Your answer must be the records below, repeated exactly, with every picture left out.

↓↓↓

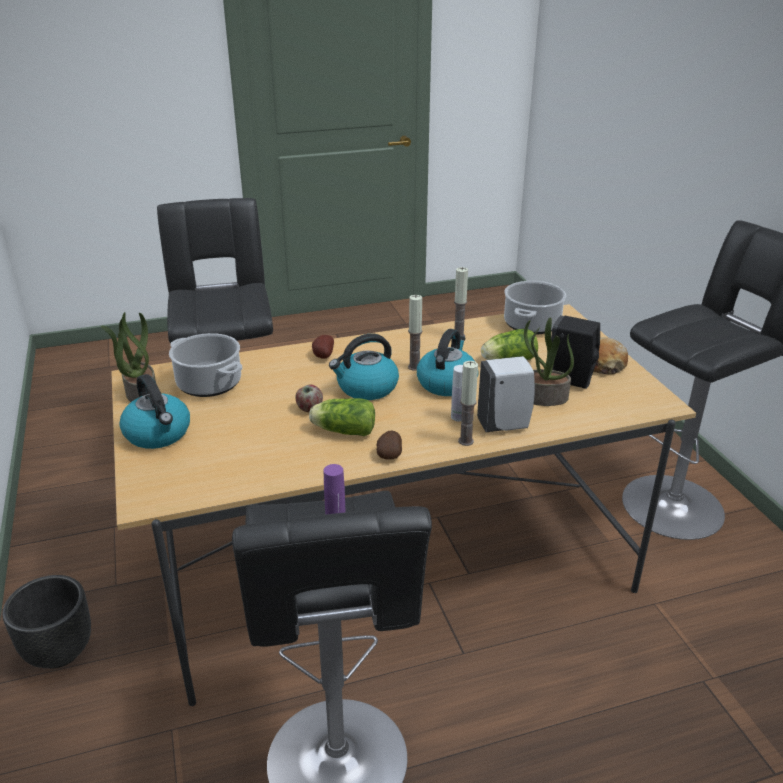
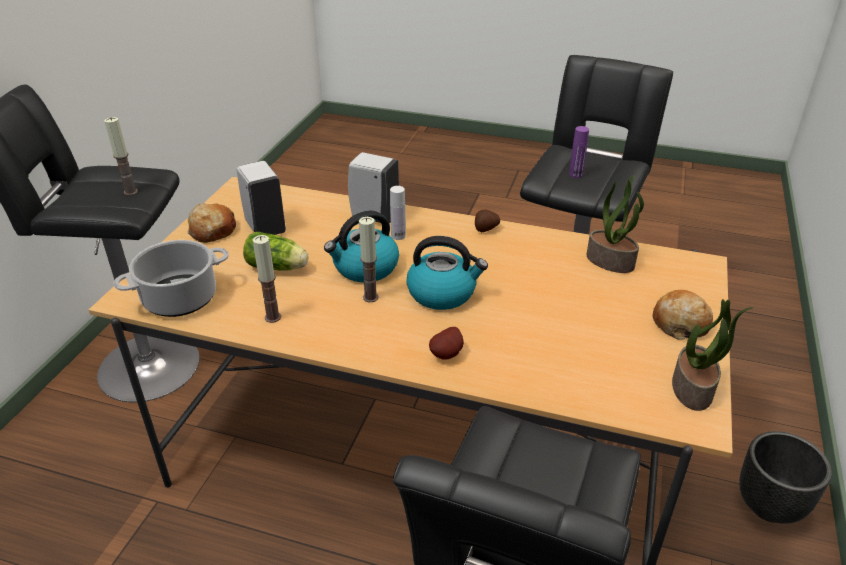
camera: 145 degrees left, 5 degrees up
(158, 434) = (680, 323): kettle -> bread
(208, 383) = (606, 369): cooking pot -> none
(309, 409) = (516, 292): apple -> none
(342, 430) = (504, 261): lettuce -> none
(466, 441) = (418, 217): candle -> candle (130, 192)
(543, 398) = (311, 224): potted plant -> potted plant (611, 261)
(571, 381) = (265, 227): black soap dispenser -> white soap dispenser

↑↑↑

§ Completed task:
camera: 145 degrees left, 5 degrees up
(158, 434) = (680, 323): kettle -> bread
(208, 383) = (606, 369): cooking pot -> none
(309, 409) = (516, 292): apple -> none
(342, 430) = (504, 261): lettuce -> none
(466, 441) = (418, 217): candle -> candle (130, 192)
(543, 398) = (311, 224): potted plant -> potted plant (611, 261)
(571, 381) = (265, 227): black soap dispenser -> white soap dispenser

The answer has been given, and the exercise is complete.